I have to add my two cents. I've been playing Myst since I was 8 - and I'll be 22 in a week - so I've been playing Myst for a long, long, time. And I loved Revelation. LOVED. Now, that isn't to say there weren't parts of Revelation that I hated but I'll get to that.

The story of the two brothers not being dead and gone was really intriguing to me. In Myst, I always felt bad that they "died" which essentially they did, because Atrus burned the 'only Linking Books'. Since at the time we didn't know the difference. While the brothers were clearly evil and not so much on the up and up - I was a nice kid and thought they deserved a second chance anyway.

So when I read the promo for Revelation (There is something I must tell you about my sons...) I completely flipped.
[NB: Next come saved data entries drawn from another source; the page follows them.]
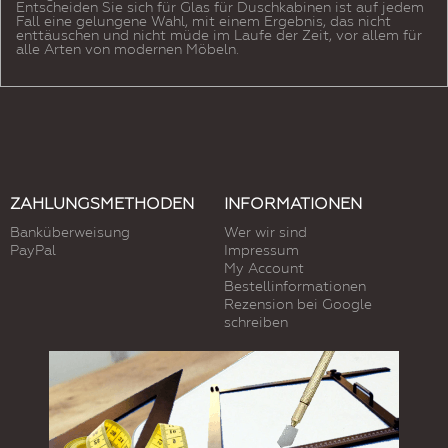
Entscheiden Sie sich für Glas für Duschkabinen ist auf jedem
Fall eine gelungene Wahl, mit einem Ergebnis, das nicht
enttäuschen und nicht müde im Laufe der Zeit, vor allem für
alle Arten von modernen Möbeln.
ZAHLUNGSMETHODEN
INFORMATIONEN
Banküberweisung
Wer wir sind
PayPal
Impressum
My Account
Bestellinformationen
Rezension bei Google
schreiben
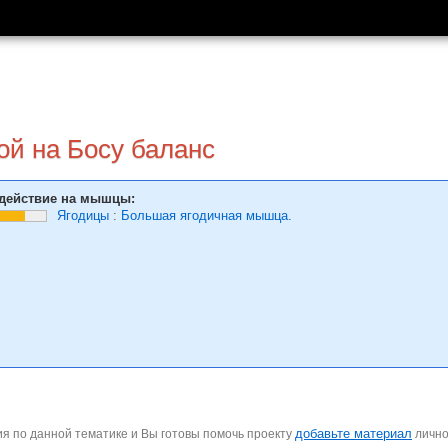
ой на Босу баланс
действие на мышцы:
Ягодицы
:
Большая ягодичная мышца.
добавьте материал
я по данной тематике и Вы готовы помочь проекту
личн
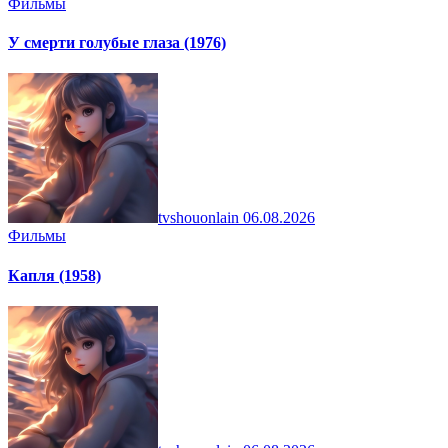
Фильмы
У смерти голубые глаза (1976)
tvshouonlain
06.08.2026
Фильмы
Капля (1958)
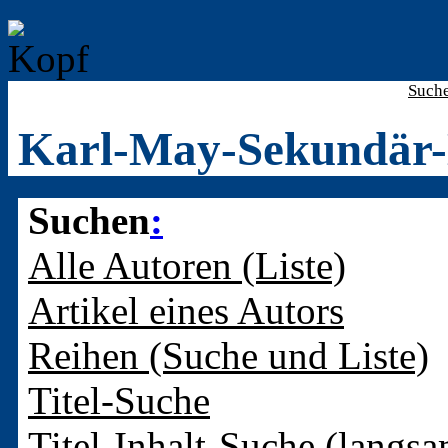
Such
Karl-May-Sekundär-
Suchen
:
Alle Autoren (Liste)
Artikel eines Autors
Reihen (Suche und Liste)
Titel-Suche
Titel-Inhalt-Suche (langsa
I was very excited. It had been far too long since Exile and I needed more crack Myst. I loaded it into my mother's desktop, and started to play.
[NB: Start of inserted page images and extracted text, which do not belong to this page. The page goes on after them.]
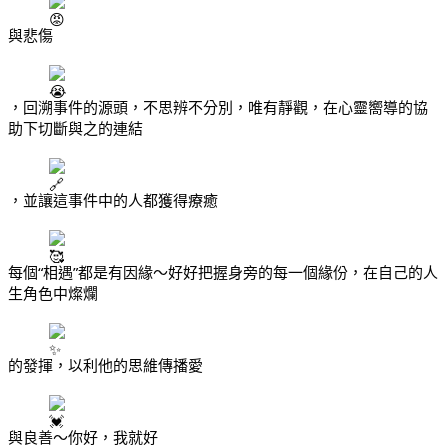
與悲傷
，回溯事件的源頭，不思辨不分別，唯有靜觀，在心靈嚮導的協
助下切斷與之的連結
，並讓這事件中的人都獲得療癒
每個“相遇”都是有因緣～好好把握身旁的每一個緣份，在自己的人
生角色中燦爛
的發揮，以利他的思維傳播愛
與良善～你好，我就好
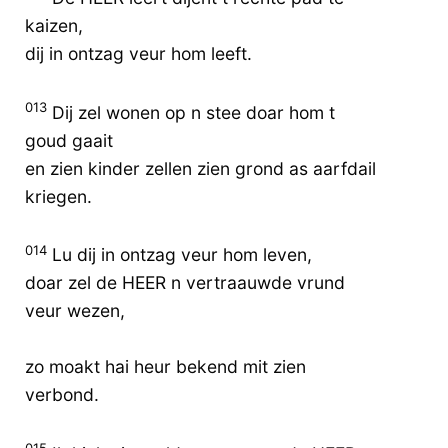
kaizen,
dij in ontzag veur hom leeft.
013
Dij zel wonen op n stee doar hom t
goud gaait
en zien kinder zellen zien grond as aarfdail
kriegen.
014
Lu dij in ontzag veur hom leven,
doar zel de HEER n vertraauwde vrund
veur wezen,
zo moakt hai heur bekend mit zien
verbond.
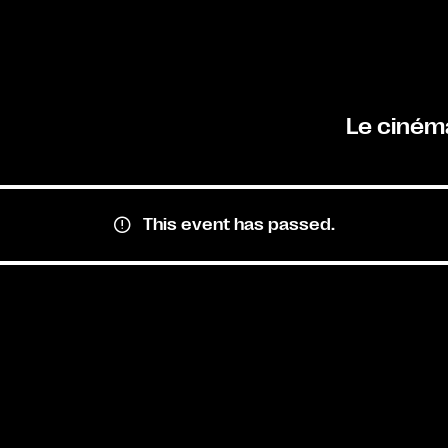
Le ciném
This event has passed.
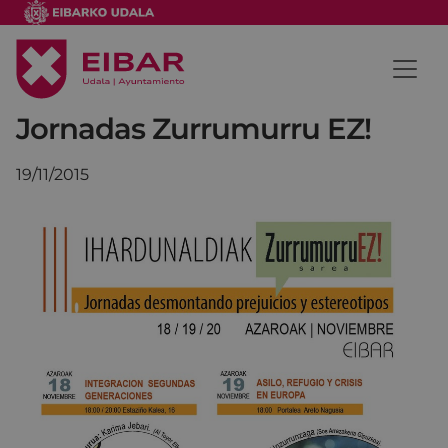
Jornadas Zurrumurru EZ!
19/11/2015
The "move the slider to select a different signal" puzzle made me want to kill Atrus myself. But I got through that with a modicum of dignity and respect and moved on. The "oh please fix my power, my friend" puzzle was very Myst like and I breezed through that.

Spire was a pain in the rear. I do not get science. I don't. Spider Chair? I want to blow it up. But I did it, I succeeded and I made the executive decision that Sirrus was still an evil Jerk. Clearly. I went to Haven directly after, and found out that Achenar = not so much an evil Jerk.

Serenia was just lame. The Age itself was uninteresting and the acting was horrific. "This is SO not good" ringing any bells? And finding that idiotic stupid journal where the two stupid rivers crossed was a lesson in futility. Dream was drug induced, (Peter Gabriel? Seriously?) and the idea was a little over done.

The life and death choosing at the end, however, was very Myst like. It was very heart breaking for me, and I know that I cried - especially because Atrus is a tool.

Revelation is not without its problems, but if Revelation was mediocre, the games just went from that to worse. Myst V End of Ages was terribly unimpressive to me. The graphics were worse, and "Duk'ni needed me" was just...ugh. URU was interesting to start but I just didn't care, I had no emotional attachment to Yeesha. I did what I did in the first four games because I cared for Atrus. No Atrus, no emotional attachment.

So yes, I liked Revelation. Riven is still my favorite, with Myst and Exile as a tie for second.